PROBLEM STATEMENT
Search the listing below for lines that hold the word "input", and report only how many there are.

EXERCISE MATERIALS
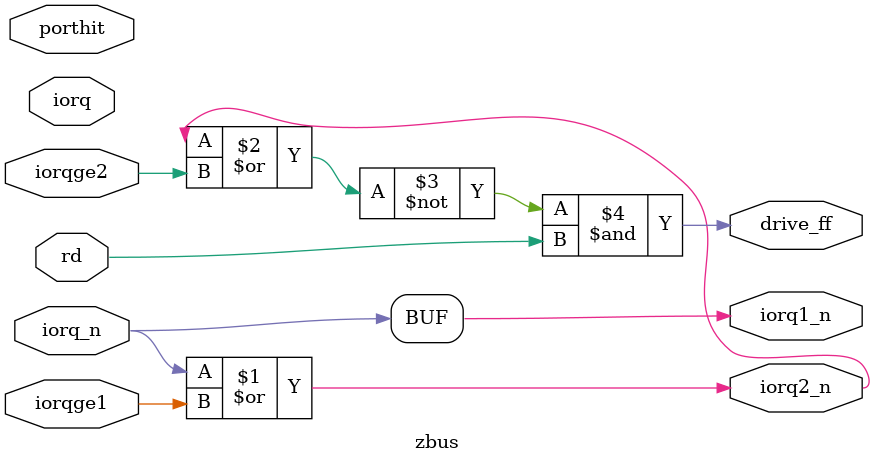
<source format=v>
`include "../include/tune.v"

module zbus(

	input iorq,
	input iorq_n,
	input rd,

	output iorq1_n,
	output iorq2_n,

	input iorqge1,
	input iorqge2,

	input porthit,

	output drive_ff
);


	// assign iorq1_n = !iorq | porthit;	// iorq is masked my M1_n!
	assign iorq1_n = iorq_n;
	assign iorq2_n = iorq1_n | iorqge1;
	
	assign drive_ff = ~(iorq2_n | iorqge2) & rd;


endmodule

</source>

RESULT
6